Abstract
Objectives:
1) Critically assess the literature reporting on the outcomes of endoscopic balloon dilation (EBD) of pediatric subglottic stenosis.
Methods:
Adhering to PRISMA principles, a systematic review of pediatric EBD was performed using the PUBMED (MESH) and EMBASE databases. Inclusion criteria consisted of sample size of five or greater pediatric patients, and primarily EBD without adjuvant procedures such as laser ablation or prolonged stenting. Meta-analysis was performed with random effects modeling and meta-regression.
Results:
Eleven studies were identified on the initial search. Cross-checking references led to identification of 2 additional studies. After detailed review and application of the inclusion/exclusion criteria, 6 studies were included in the final dataset with 145 total subjects. All studies were case series (level 4 evidence). The average sample size was 16 (range = 8-37). Grand mean age was 29.3 months (range = 4.8-60 months). EBD treatment success was defined as avoidance of more definitive procedures (airway reconstruction, tracheostomy).
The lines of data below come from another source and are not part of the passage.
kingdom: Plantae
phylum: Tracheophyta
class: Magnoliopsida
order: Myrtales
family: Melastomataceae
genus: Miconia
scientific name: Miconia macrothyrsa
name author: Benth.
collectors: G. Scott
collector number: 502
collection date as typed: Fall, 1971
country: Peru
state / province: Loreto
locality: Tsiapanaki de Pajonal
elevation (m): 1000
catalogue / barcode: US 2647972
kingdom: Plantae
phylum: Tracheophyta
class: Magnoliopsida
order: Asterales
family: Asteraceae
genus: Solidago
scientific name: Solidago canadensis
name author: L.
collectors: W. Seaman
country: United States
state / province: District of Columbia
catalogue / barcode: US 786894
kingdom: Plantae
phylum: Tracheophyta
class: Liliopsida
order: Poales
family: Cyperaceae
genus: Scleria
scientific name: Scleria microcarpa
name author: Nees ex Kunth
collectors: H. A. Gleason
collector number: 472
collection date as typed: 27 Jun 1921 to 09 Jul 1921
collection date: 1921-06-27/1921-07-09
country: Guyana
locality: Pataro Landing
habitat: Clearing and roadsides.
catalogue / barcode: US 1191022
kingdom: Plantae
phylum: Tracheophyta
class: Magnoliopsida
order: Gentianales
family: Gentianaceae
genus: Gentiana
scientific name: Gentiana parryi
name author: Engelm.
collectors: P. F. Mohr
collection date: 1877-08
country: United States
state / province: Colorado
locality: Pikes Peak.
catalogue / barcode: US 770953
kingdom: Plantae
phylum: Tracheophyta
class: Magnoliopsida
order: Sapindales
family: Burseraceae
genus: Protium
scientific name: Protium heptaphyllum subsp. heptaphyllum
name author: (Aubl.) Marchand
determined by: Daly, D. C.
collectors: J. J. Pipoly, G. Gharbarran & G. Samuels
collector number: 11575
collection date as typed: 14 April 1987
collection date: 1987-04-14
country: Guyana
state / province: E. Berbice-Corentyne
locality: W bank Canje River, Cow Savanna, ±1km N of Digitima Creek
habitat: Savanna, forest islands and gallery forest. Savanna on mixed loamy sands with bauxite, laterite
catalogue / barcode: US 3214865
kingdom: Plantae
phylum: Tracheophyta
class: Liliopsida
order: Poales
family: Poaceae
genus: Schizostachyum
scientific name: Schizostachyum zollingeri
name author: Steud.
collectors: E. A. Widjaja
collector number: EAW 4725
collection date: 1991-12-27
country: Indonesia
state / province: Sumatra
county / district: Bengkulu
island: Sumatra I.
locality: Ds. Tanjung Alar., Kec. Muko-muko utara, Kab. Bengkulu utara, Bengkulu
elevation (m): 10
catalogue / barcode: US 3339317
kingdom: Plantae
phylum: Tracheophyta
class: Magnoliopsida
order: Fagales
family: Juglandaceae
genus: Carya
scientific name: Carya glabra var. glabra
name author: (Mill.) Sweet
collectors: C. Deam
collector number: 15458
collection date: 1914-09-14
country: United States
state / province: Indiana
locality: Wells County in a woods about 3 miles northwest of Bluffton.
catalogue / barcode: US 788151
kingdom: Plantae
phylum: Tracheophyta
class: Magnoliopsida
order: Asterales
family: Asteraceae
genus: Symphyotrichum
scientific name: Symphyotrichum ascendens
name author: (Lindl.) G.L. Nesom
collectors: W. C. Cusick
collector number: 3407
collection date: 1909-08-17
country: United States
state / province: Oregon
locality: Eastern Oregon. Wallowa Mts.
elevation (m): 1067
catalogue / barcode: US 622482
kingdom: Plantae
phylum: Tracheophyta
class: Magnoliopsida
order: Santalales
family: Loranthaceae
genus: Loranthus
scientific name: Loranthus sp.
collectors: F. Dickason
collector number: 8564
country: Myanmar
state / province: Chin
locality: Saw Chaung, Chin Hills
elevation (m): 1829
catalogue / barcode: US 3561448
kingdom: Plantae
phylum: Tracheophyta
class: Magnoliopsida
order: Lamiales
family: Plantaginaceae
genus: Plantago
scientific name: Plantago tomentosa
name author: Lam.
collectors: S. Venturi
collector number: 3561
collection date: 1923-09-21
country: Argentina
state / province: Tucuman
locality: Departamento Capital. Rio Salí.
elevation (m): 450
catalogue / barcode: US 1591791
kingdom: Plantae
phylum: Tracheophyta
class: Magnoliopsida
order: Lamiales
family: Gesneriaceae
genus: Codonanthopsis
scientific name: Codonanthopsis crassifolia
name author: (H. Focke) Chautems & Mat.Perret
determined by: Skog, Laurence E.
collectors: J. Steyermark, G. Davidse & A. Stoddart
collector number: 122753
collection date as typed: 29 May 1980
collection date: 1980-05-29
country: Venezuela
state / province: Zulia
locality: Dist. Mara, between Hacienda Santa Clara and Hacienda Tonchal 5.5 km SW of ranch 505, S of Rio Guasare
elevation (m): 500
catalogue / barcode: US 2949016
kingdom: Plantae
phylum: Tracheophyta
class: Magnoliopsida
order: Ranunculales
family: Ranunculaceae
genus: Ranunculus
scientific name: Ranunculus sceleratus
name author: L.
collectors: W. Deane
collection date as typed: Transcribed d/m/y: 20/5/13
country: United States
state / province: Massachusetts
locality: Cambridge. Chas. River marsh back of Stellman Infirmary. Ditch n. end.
The random effects model estimate of the overall treatment success was 64.8% (95% CI = 56.5-73.1%, P < 0.001, Q test for heterogeneity = 31.0, P < 0.001, I squared = 74.2%). Follow-up was inconsistently reported but averaged 5.0 months (range = .25-12.5 months) in studies that did report it. Only one study reported significant complications (one death, two tracheal lacerations). Meta-regression results did not indicate that age, Cotton-Myer stage (1, 2, or 3) or primary versus secondary treatment significantly affected the odds of EBD treatment success.
Conclusions:
EBD is successful in the majority of patients over short-term follow-up, and reported complication rates are low. Factors predictive of treatment success have not been conclusively determined.